Dr Roland Valori, editor of Frontline Gastroenterology, said of the first 100 of his patents treated, symptoms improved significantly for nine in 10.
He began referring IBS patients for hypnotherapy in the early 1990s and has found it to be extremely effective.
“To be frank, I have never looked back,” he said.
“It is pretty clear to me that it has an amazing effect.”
Previous research has shown hypnotherapy to be successful for IBS sufferers, but it has not been widely used.
Dr Valori, of Gloucestershire Royal Hospital, thinks it has been ignored because many doctors simply find it hard to believe that it does work, or to comprehend how it would work.
He audited the first 100 cases he referred for the treatment and found that the symptoms stopped completely in four in ten cases, and says that in a further five in 10 cases patients reported feeling more in control of their symptoms.
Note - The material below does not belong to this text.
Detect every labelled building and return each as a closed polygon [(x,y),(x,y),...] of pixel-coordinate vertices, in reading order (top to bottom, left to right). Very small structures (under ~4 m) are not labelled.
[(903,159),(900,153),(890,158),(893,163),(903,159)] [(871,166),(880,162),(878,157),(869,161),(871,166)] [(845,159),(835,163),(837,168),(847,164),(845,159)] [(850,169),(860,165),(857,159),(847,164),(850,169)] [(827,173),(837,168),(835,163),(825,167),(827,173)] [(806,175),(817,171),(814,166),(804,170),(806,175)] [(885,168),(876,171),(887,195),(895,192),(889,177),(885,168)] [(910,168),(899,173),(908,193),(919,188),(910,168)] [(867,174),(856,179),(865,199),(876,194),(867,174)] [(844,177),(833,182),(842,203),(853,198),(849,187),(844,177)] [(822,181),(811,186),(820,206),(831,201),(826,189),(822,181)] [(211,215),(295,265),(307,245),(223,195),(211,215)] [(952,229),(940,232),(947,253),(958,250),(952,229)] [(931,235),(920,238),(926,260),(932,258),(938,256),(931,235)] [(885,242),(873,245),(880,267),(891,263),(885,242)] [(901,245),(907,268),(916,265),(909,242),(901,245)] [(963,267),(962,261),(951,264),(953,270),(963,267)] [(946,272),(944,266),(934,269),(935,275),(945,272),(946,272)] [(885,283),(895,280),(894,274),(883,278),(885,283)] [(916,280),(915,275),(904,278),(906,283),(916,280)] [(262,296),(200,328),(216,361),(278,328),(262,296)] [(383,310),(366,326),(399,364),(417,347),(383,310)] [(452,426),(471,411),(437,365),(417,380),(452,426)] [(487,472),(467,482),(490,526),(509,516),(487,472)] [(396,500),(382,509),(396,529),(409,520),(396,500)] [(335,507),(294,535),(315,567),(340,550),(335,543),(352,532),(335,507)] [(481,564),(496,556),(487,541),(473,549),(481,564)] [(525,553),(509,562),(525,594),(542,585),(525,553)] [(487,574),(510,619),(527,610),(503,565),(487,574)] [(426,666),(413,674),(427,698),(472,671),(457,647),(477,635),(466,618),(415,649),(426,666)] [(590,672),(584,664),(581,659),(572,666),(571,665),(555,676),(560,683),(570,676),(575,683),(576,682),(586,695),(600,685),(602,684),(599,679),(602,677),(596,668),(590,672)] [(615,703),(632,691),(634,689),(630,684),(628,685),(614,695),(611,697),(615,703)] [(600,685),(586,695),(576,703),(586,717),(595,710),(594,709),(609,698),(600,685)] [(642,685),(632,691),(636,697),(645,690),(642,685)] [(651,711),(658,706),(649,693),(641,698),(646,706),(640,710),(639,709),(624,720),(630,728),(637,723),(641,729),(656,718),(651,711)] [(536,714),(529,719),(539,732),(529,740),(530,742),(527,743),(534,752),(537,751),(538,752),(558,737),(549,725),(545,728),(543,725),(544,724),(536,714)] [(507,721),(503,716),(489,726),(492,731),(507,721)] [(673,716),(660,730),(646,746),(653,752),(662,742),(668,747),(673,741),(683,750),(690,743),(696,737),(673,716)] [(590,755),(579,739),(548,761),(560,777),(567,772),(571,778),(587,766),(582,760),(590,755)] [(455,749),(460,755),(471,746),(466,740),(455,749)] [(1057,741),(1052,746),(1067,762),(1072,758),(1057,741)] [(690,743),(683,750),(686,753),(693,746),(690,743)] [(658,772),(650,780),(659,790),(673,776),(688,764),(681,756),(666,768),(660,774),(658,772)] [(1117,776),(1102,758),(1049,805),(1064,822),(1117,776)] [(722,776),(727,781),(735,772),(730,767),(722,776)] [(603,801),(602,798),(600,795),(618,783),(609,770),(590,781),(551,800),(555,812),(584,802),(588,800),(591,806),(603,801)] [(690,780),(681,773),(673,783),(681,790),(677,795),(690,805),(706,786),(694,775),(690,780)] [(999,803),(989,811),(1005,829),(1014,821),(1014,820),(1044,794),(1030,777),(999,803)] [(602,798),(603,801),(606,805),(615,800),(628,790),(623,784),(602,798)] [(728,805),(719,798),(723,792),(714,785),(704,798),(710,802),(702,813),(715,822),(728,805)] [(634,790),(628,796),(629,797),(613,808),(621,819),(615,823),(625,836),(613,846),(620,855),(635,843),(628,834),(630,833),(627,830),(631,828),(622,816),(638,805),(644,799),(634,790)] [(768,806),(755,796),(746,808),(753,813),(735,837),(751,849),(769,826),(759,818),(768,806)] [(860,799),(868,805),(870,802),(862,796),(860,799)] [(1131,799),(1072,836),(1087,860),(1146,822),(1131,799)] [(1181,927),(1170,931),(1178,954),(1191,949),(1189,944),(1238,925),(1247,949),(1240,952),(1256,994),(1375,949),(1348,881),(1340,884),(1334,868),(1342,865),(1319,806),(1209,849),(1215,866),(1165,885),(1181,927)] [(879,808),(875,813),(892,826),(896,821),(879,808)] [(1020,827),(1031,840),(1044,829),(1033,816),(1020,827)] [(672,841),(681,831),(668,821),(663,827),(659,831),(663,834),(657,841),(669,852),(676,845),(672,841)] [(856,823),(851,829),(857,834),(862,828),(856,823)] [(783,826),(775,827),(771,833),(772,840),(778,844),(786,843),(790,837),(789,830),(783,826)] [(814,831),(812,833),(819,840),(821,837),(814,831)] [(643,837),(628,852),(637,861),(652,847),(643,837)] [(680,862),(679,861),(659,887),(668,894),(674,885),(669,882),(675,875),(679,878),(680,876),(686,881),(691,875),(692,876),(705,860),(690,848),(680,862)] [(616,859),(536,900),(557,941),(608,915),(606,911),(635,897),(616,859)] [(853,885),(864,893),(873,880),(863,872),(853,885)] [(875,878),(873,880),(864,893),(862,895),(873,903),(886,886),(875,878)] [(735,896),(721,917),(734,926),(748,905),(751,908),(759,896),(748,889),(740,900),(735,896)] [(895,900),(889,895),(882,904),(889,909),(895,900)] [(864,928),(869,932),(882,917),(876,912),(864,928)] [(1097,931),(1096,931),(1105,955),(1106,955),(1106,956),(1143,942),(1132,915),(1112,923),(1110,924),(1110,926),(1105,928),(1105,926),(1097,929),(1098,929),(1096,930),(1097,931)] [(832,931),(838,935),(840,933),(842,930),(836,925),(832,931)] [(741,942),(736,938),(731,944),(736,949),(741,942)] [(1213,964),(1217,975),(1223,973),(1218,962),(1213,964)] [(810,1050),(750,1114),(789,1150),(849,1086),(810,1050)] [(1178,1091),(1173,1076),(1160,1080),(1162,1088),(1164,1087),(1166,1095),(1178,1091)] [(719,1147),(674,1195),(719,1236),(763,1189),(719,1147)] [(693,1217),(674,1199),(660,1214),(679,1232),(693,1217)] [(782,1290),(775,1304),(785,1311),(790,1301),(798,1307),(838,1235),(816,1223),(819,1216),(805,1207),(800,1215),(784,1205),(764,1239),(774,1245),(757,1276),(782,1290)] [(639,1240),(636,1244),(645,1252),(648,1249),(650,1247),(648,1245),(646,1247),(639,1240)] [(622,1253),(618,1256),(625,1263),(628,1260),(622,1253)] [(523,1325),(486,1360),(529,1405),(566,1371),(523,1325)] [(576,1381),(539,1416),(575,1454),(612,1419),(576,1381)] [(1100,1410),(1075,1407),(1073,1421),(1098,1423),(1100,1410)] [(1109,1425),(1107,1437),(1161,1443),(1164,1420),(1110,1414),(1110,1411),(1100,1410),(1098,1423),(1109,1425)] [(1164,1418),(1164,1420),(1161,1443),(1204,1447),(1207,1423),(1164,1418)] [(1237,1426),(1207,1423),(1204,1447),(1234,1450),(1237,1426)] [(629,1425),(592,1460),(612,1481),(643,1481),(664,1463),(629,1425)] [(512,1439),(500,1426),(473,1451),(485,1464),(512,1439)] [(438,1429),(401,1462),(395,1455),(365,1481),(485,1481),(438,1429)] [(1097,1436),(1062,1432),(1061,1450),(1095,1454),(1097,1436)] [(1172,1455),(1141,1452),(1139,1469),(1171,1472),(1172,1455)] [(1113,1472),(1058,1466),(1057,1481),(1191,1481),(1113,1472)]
“It seems to work particularly well on younger female patients with typical symptoms, and those who have only had IBS for a relatively short time,” he said.
NHS guidelines allow doctors to refer IBS patients for hypnotherapy if medication is unsuccessful and the problem persists.
Dr Valori believes that if it were used more widely it could possibly save the NHS money while improving patient care.
Dr Charlie Murray, Secretary of the British Gastroenterology Society, said: “There is no doubt that hypnotherapy is helpful for some patients, but it depends on the skill and experience of those practising it.
“But the degree to which it is effective is not well defined.
‘I would support using it as one therapy, but it is no panacea.”